囚われの商人たちのうち、同じ斑民族である明堺源が答えた。
「商店や闘技場の損害はそれほどでもないが……多くの人間が殺されたようだな。そちらのほうが重い……いや、地元の人間だけなら、まだなんとかなるだろう。しかし、観光客まで被害をうけたとなると、二、三年の問題ではすまない」
世界にも誇る歓楽街に、大量虐殺という最悪の印象がついてしまった。それを回復するまでに、はやくても一〇年――。
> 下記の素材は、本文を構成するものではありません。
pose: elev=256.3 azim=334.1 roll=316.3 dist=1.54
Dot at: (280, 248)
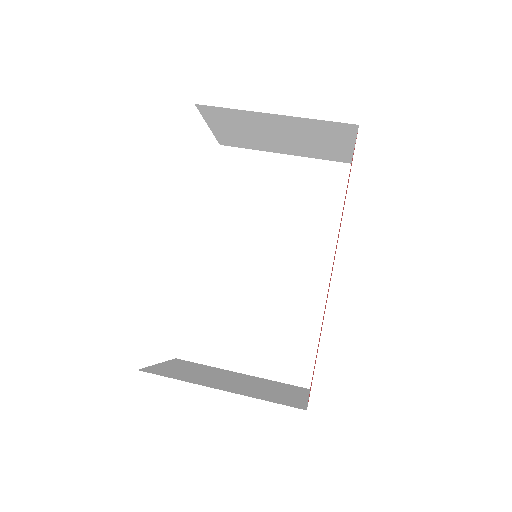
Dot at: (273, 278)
その見解を耳にしても、渦響の表情に翳りはみられなかった。聞くまでもなく、自身でも同じ推測を立てていたのかもしれない。
「ん?」
栄華連の重鎮たちに気を取られて、いままで眼にとめることもなかった。
彼らに混じって、一人だけ若い者がいた。
若すぎる。まだ一四、五の少女だった。
少女は、渦響たちに恐怖を感じていないのか、ただ前方を見据えている。いや、そういう感情自体を持ち合わせていないのか、とにかく人形のように座っているのだ。
なにを見ている?
なにも瞳には映さず、ただ瞼を持ち上げているだけなのか。
「闘い……?」
そうだ、闘場を眺めているのだ。
闘場では、多数の兵士たちが何人かの抵抗をうけている。取るに足らない塵どもだ。
そのなかで、気になるものがあった。
塵の一つだというのに、なぜこんなにも心をゆらす。
闘っているのだ。
一対一の決闘。
もし自分が瀏斑の将でなければ、その勝者と決勝を争っていたかもしれない。
馬鹿な、大会はすでに破綻をむかえた。
準決勝第二試合の開始を待たずに、中止となっているはずだ。
それなのに、闘いは継続されていた。
めざすべき優勝という栄光は、すでにない。
なんのために命をかけるのか!?
わからない。
帝の忠実な僕である渦響に、わかるはずもなかった。
命令されないかぎり、そんな無駄なことはしない。彼らは、自分の意志で闘っているはずだ。なぜ馬鹿なことをする!?
わからない……。
三
野蛮な行為のただなかで、あの人たちは懸命に闘っています。
なんと美しい姿なのでしょう。
おたがいの剣が、それぞれの信念のためにぶつかっています。
激しく、苛烈で、夢のなかの光景のよう。
もう大会は、壊れている。
闘う理由は、どこ?
わたしにはわからないのでしょう。きっと、当人たちにしかわからないことなのです。
邪魔をしたくはない。
彼らの神聖な試合を、最後までやらせてあげたい。
最後まで見届けていたい……。
わたしは一生、籠のなかでもかまわない。
あの人たちに、闘う自由を――。